_Job item_
Reproduce the lines below word for word, starting with the very first line and stopping after the line that contains "اسی طرح ان سے". Leave the pictures out of your answer.
** Opening Data records block **
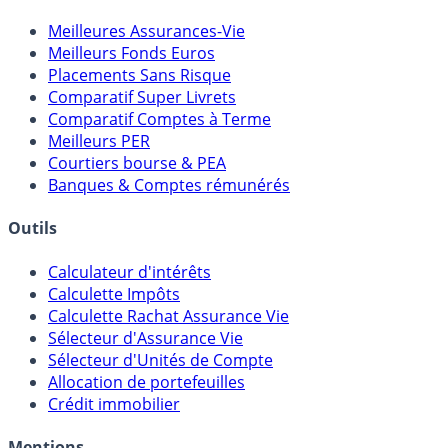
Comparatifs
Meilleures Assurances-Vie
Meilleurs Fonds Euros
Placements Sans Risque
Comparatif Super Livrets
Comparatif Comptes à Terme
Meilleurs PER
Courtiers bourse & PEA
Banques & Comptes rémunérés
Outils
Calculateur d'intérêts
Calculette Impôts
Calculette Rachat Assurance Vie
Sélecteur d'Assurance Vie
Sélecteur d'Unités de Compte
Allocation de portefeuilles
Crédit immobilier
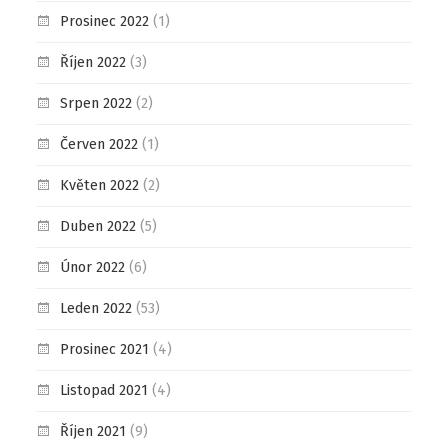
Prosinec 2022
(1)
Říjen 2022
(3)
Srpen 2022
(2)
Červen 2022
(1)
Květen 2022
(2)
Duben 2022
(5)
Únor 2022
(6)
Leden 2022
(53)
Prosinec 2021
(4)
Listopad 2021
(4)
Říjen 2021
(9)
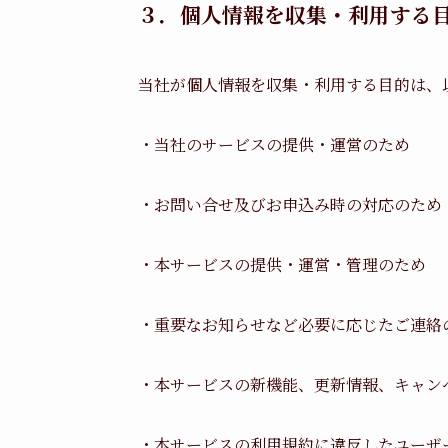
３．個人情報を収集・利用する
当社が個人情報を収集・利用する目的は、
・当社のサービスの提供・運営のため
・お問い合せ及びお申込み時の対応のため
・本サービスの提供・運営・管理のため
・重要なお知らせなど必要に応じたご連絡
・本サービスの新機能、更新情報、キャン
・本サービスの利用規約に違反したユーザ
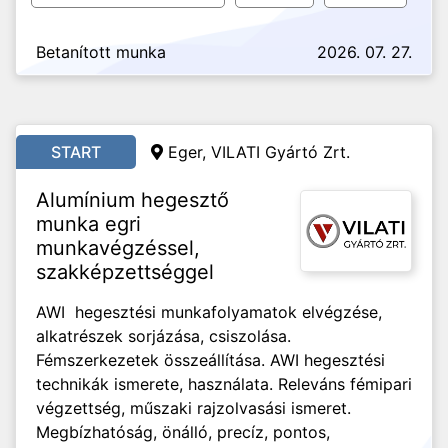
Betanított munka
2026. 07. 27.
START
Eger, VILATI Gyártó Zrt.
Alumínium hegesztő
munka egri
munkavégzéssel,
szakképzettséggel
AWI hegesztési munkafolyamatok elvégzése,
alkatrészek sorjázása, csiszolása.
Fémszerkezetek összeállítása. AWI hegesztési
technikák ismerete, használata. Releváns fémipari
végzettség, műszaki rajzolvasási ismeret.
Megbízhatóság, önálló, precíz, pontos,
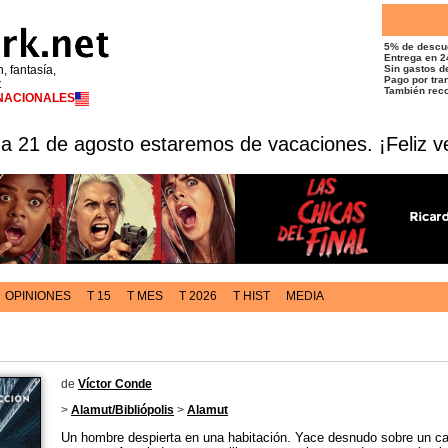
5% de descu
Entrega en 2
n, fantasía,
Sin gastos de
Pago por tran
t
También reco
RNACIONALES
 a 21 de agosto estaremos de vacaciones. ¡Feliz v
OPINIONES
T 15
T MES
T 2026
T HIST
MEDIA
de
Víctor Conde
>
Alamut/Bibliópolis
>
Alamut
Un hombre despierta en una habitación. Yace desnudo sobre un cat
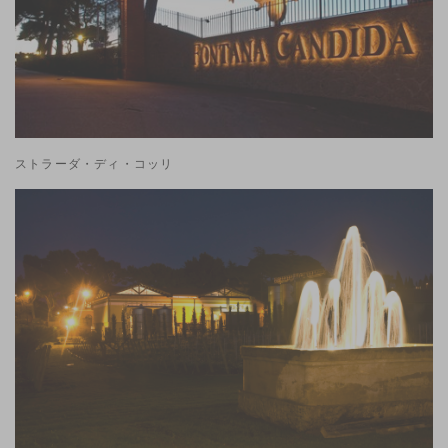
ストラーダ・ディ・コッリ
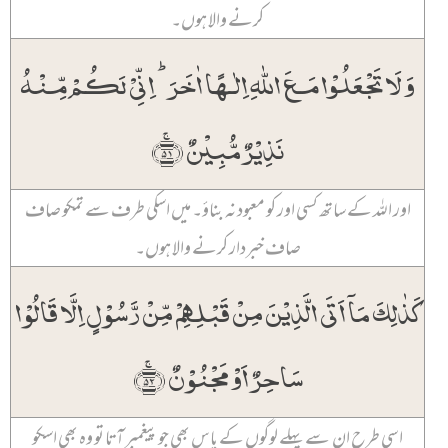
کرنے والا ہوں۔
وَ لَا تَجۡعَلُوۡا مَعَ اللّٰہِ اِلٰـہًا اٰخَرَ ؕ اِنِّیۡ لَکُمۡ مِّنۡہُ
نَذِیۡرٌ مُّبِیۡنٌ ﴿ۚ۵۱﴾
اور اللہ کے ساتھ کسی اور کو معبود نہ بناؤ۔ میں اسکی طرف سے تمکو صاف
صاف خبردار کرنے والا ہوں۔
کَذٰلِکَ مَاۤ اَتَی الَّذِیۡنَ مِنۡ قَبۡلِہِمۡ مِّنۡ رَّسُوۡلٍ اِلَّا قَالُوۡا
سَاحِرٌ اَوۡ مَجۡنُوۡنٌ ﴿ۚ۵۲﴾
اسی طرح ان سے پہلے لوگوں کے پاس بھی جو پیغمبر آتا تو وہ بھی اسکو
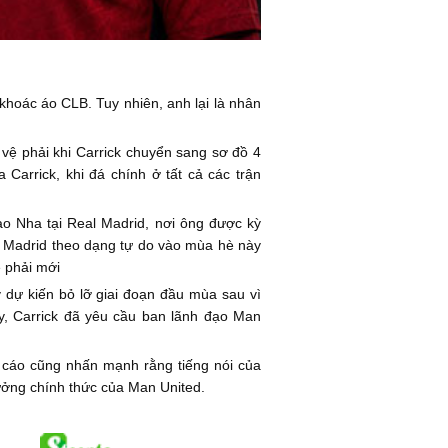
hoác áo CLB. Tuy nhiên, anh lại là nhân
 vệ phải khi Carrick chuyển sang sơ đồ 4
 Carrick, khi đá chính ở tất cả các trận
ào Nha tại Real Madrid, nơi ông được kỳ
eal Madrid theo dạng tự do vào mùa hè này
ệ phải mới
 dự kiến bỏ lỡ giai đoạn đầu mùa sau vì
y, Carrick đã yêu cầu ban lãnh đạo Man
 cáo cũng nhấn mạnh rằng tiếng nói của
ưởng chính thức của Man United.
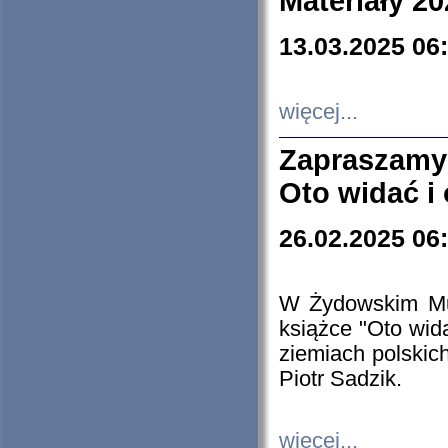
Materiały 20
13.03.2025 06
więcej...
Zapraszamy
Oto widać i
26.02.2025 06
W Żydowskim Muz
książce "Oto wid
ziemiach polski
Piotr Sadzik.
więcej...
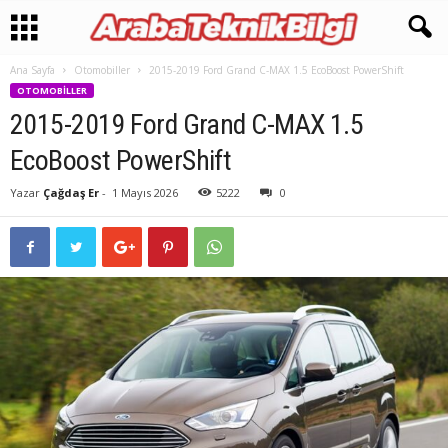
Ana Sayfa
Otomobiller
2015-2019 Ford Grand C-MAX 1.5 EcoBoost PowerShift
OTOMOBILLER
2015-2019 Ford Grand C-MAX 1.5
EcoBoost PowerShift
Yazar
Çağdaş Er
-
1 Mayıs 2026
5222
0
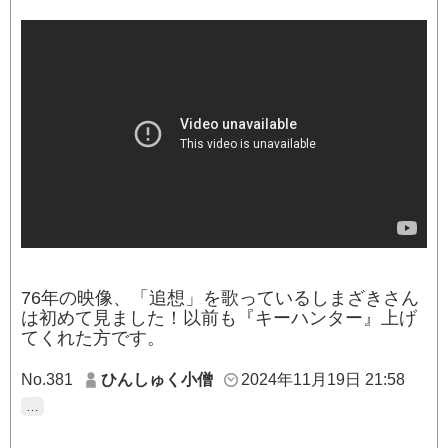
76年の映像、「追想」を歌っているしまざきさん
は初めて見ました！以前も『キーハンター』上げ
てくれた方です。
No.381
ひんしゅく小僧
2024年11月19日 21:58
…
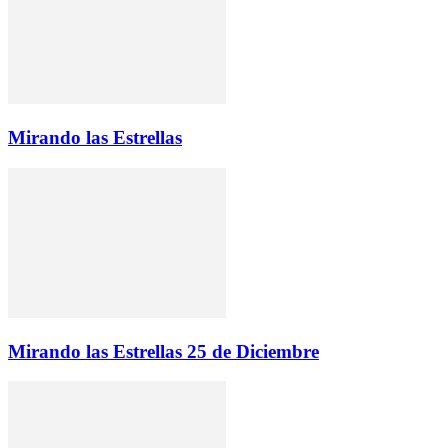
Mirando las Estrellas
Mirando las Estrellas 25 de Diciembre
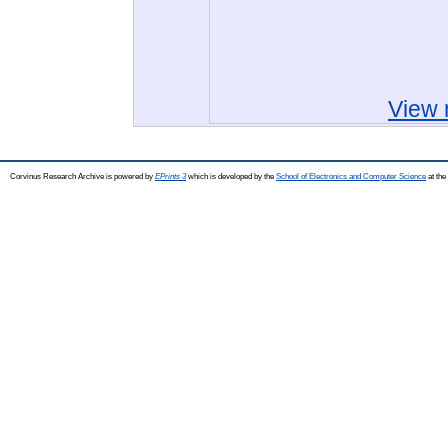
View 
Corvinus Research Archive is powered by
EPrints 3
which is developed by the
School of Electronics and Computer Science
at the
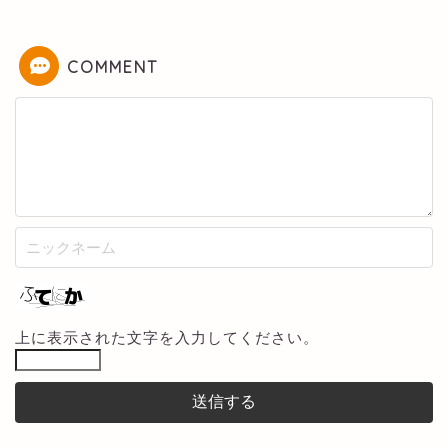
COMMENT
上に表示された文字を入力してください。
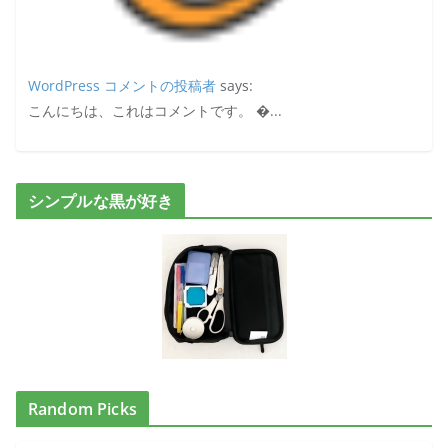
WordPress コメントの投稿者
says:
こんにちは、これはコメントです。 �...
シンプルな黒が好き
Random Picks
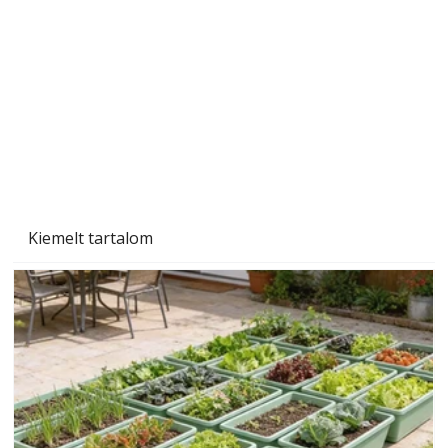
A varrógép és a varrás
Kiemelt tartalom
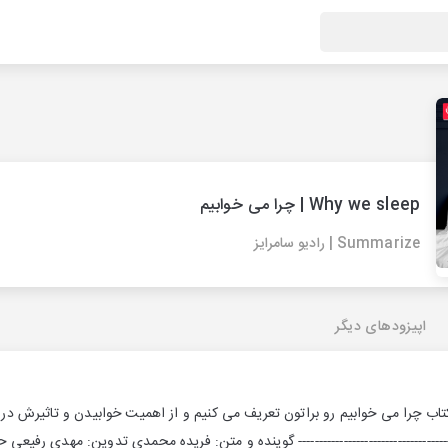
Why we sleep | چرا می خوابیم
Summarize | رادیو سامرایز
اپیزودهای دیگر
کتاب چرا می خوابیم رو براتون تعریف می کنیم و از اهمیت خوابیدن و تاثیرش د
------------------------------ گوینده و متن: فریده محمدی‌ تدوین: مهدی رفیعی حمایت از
** Closing Data records block **
_Expected answer_
Comparatifs
Meilleures Assurances-Vie
Meilleurs Fonds Euros
Placements Sans Risque
Comparatif Super Livrets
Comparatif Comptes à Terme
Meilleurs PER
Courtiers bourse & PEA
Banques & Comptes rémunérés
Outils
Calculateur d'intérêts
Calculette Impôts
Calculette Rachat Assurance Vie
Sélecteur d'Assurance Vie
Sélecteur d'Unités de Compte
Allocation de portefeuilles
Crédit immobilier
Prosinec 2022
(1)
Říjen 2022
(3)
Srpen 2022
(2)
Červen 2022
(1)
Květen 2022
(2)
Duben 2022
(5)
Únor 2022
(6)
Leden 2022
(53)
Prosinec 2021
(4)
Listopad 2021
(4)
Říjen 2021
(9)
３．個人情報を収集・利用する
当社が個人情報を収集・利用する目的は、
・当社のサービスの提供・運営のため
・お問い合せ及びお申込み時の対応のため
・本サービスの提供・運営・管理のため
・重要なお知らせなど必要に応じたご連絡
・本サービスの新機能、更新情報、キャン
・本サービスの利用規約に違反したユーザ
Betanított munka
2026. 07. 27.
START
Eger, VILATI Gyártó Zrt.
Alumínium hegesztő
munka egri
munkavégzéssel,
szakképzettséggel
AWI hegesztési munkafolyamatok elvégzése,
alkatrészek sorjázása, csiszolása.
Fémszerkezetek összeállítása. AWI hegesztési
technikák ismerete, használata. Releváns fémipari
végzettség, műszaki rajzolvasási ismeret.
Megbízhatóság, önálló, precíz, pontos,
5% de descu
Entrega en 2
n, fantasía,
Sin gastos de
Pago por tran
t
También reco
RNACIONALES
 a 21 de agosto estaremos de vacaciones. ¡Feliz v
OPINIONES
T 15
T MES
T 2026
T HIST
MEDIA
de
Víctor Conde
>
Alamut/Bibliópolis
>
Alamut
Un hombre despierta en una habitación. Yace desnudo sobre un cat
ストラーダ・ディ・コッリ
کرنے والا ہوں۔
وَ لَا تَجۡعَلُوۡا مَعَ اللّٰہِ اِلٰـہًا اٰخَرَ ؕ اِنِّیۡ لَکُمۡ مِّنۡہُ
نَذِیۡرٌ مُّبِیۡنٌ ﴿ۚ۵۱﴾
اور اللہ کے ساتھ کسی اور کو معبود نہ بناؤ۔ میں اسکی طرف سے تمکو صاف
صاف خبردار کرنے والا ہوں۔
کَذٰلِکَ مَاۤ اَتَی الَّذِیۡنَ مِنۡ قَبۡلِہِمۡ مِّنۡ رَّسُوۡلٍ اِلَّا قَالُوۡا
سَاحِرٌ اَوۡ مَجۡنُوۡنٌ ﴿ۚ۵۲﴾
اسی طرح ان سے پہلے لوگوں کے پاس بھی جو پیغمبر آتا تو وہ بھی اسکو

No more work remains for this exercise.